10. Wann zum Fachbetrieb?
Bei folgenden Situationen sollten Sie einen Maler- und Tapezierfachbetrieb hinzuziehen:
- Stark unebene Wände (Abweichungen > 5 mm mit der Richtlatte): Aufwendiges Spachteln oder Verputzen notwendig.
- Feuchte- oder Schimmelprobleme: Ursache muss fachmännisch beseitigt werden.
- Komplizierte Grundrisse (viele Nischen, Schrägen, schwierige Ecken): Profis haben spezielle Techniken und Werkzeuge.
- Große Räume (über 50 m² Fläche): Zeitaufwand und Materialkosten rechtfertigen eine Fachfirma.

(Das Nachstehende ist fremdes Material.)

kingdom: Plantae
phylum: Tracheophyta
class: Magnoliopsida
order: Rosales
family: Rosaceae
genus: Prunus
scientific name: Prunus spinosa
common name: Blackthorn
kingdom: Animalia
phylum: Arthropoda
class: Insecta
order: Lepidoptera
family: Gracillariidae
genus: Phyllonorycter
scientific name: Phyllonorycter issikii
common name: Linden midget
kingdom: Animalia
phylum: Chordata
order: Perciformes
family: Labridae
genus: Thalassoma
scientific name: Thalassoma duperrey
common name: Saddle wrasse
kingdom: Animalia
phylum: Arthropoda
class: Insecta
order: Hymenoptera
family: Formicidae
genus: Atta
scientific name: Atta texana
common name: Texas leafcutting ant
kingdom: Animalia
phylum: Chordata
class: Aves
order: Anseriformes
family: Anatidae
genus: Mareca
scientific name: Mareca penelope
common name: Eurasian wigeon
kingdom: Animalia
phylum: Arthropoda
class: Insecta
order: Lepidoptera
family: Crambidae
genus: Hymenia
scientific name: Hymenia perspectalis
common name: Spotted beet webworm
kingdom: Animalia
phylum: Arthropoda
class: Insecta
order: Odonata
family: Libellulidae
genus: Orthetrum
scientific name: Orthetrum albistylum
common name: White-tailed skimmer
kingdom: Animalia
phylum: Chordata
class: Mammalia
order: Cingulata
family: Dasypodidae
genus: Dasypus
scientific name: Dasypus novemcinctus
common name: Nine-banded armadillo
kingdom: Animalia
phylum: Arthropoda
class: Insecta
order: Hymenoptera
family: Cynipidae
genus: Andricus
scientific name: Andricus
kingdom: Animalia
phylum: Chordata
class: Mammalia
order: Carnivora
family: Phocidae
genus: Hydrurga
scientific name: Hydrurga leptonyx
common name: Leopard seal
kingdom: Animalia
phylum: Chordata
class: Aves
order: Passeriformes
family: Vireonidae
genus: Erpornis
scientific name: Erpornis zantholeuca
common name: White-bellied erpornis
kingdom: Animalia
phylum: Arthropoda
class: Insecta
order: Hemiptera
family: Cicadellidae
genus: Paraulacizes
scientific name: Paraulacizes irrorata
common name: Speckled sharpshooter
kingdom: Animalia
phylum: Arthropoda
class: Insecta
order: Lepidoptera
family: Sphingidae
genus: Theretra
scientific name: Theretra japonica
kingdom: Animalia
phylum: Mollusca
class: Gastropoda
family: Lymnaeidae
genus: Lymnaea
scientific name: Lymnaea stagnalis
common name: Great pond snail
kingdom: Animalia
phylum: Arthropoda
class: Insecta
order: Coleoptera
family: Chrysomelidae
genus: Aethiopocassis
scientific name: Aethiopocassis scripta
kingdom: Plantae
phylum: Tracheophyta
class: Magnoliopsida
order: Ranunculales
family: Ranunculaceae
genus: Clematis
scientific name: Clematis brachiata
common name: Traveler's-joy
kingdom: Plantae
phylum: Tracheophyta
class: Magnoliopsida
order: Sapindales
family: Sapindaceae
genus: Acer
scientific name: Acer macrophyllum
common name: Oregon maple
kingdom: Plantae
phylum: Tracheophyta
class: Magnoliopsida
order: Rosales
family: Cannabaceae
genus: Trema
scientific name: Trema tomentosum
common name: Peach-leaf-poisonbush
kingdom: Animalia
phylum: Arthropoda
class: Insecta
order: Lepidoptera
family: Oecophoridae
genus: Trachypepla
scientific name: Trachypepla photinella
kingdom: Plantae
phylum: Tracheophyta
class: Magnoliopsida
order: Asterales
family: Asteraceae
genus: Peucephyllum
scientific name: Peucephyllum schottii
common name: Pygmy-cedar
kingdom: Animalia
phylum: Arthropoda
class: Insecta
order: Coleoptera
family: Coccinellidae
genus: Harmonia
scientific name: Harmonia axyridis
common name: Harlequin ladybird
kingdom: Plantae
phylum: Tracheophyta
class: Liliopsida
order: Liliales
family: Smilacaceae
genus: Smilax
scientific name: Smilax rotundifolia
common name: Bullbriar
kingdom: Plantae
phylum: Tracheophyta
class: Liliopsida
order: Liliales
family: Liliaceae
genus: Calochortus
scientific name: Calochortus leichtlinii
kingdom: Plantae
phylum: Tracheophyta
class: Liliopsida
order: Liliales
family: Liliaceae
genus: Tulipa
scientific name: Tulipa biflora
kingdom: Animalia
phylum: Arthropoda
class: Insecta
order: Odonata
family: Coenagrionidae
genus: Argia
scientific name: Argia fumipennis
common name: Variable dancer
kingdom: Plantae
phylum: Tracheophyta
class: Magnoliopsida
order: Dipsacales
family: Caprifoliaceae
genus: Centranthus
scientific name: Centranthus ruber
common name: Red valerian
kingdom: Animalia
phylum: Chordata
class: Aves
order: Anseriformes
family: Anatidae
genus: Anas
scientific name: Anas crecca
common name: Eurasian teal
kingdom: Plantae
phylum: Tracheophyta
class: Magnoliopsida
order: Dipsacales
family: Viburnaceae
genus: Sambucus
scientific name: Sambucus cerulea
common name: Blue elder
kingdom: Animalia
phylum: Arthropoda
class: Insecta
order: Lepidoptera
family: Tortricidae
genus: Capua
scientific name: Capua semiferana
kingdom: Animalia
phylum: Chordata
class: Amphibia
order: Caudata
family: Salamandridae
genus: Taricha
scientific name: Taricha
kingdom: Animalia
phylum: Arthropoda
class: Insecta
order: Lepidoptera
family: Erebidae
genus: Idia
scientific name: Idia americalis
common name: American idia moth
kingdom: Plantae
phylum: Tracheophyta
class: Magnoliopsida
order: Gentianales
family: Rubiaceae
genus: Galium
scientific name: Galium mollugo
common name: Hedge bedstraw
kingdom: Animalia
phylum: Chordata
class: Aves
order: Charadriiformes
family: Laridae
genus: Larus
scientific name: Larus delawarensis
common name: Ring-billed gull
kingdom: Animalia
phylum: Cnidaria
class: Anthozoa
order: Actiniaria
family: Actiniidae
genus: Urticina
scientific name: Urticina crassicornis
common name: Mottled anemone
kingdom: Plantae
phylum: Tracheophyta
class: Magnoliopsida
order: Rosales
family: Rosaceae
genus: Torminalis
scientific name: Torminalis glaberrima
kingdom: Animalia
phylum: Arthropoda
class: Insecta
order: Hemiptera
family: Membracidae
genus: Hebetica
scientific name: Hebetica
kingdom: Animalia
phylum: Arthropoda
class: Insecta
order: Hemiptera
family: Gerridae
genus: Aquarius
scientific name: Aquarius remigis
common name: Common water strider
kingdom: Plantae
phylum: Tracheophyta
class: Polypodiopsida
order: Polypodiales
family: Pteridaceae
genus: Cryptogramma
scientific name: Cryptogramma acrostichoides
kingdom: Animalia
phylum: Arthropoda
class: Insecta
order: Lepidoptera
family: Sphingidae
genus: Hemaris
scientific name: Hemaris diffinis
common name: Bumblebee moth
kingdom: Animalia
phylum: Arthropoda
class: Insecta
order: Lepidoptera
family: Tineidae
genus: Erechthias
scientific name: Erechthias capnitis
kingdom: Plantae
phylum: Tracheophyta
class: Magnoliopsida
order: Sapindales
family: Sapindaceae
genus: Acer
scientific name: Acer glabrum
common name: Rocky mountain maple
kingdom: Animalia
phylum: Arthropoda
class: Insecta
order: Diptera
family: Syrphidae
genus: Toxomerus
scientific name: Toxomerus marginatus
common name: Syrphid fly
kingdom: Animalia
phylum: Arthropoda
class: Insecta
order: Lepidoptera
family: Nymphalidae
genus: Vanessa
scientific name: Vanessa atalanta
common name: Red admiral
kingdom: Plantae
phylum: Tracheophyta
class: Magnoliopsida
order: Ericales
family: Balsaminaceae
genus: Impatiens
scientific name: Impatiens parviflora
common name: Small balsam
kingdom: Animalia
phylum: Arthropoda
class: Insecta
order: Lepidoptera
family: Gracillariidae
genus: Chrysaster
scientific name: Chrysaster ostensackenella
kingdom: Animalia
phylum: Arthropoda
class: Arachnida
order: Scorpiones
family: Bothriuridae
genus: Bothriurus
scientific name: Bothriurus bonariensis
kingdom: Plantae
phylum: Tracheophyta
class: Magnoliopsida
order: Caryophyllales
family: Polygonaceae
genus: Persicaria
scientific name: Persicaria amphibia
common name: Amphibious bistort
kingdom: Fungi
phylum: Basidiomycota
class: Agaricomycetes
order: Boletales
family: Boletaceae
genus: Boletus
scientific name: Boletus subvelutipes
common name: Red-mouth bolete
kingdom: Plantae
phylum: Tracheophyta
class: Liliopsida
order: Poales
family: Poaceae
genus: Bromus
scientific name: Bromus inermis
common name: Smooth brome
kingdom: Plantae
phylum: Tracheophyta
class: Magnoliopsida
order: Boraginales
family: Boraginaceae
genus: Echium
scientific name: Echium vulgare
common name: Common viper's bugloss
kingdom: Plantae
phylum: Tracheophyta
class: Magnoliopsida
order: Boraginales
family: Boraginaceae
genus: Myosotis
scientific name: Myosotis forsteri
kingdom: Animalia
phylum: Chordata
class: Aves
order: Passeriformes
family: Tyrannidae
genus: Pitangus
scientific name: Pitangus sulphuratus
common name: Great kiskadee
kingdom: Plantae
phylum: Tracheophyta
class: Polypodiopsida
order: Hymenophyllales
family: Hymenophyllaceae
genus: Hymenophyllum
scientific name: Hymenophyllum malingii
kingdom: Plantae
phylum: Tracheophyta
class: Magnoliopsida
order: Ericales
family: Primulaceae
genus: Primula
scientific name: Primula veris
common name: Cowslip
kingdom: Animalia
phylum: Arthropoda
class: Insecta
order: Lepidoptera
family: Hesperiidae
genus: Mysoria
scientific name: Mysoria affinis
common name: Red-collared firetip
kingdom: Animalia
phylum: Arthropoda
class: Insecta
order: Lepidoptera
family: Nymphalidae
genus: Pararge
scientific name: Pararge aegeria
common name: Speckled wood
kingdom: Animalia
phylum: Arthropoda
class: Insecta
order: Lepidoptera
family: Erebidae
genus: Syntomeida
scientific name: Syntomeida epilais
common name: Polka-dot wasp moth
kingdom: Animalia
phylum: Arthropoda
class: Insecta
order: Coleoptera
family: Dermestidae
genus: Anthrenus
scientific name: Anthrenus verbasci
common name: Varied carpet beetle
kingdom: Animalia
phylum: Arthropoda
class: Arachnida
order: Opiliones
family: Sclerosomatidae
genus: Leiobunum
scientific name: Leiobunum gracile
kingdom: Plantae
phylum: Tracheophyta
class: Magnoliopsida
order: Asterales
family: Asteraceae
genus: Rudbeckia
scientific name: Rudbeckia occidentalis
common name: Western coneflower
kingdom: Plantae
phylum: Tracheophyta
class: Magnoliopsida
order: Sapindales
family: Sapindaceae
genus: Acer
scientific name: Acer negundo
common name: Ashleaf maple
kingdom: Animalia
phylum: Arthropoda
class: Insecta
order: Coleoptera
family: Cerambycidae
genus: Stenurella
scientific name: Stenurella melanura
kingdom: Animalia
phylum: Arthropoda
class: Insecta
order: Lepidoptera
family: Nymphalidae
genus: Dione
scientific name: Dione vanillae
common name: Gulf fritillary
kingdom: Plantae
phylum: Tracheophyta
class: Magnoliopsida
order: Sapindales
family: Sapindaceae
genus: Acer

- Hochpreisige Tapeten (über 50 €/Rolle): Risiko bei eigenen Fehlern ist hoch.
11. Checkliste für Ihre Tapezieraktion
- Werkzeug bereit: Kleistertisch, Tapeziermesser, Bürste, Nahtroller, Wasserwaage, Cuttermesser, Lineal, Eimer, Rührstab, Abdeckfolie, Malerkrepp, Spachtel.
- Material: Vliestapete (ausreichend Rollen – ca. 2 Rollen pro 10 m²), Kleister, Grundierung, Spachtelmasse.
- Untergrund prüfen: Alte Tapeten entfernt, Spachteln, schleifen, grundieren.
- Kleister anrühren nach Anleitung.
- Erste Bahn lotrecht setzen (Wasserwaage).
- Muster ansetzen: Rapport notieren, Bahnen zuschneiden mit 5 cm Zugabe oben/unten.
- Tapete in noch feuchtem Kleister einlegen und mit Bürste anstreichen.
- Überschüssige Tapete an Decke/Boden mit Spachtel und Messer abschneiden.
- Nähte mit Nahtroller anrollen, Kleister abwischen.
- Trocknen lassen, nach 24 Stunden evtl. kleine Blasen korrigieren.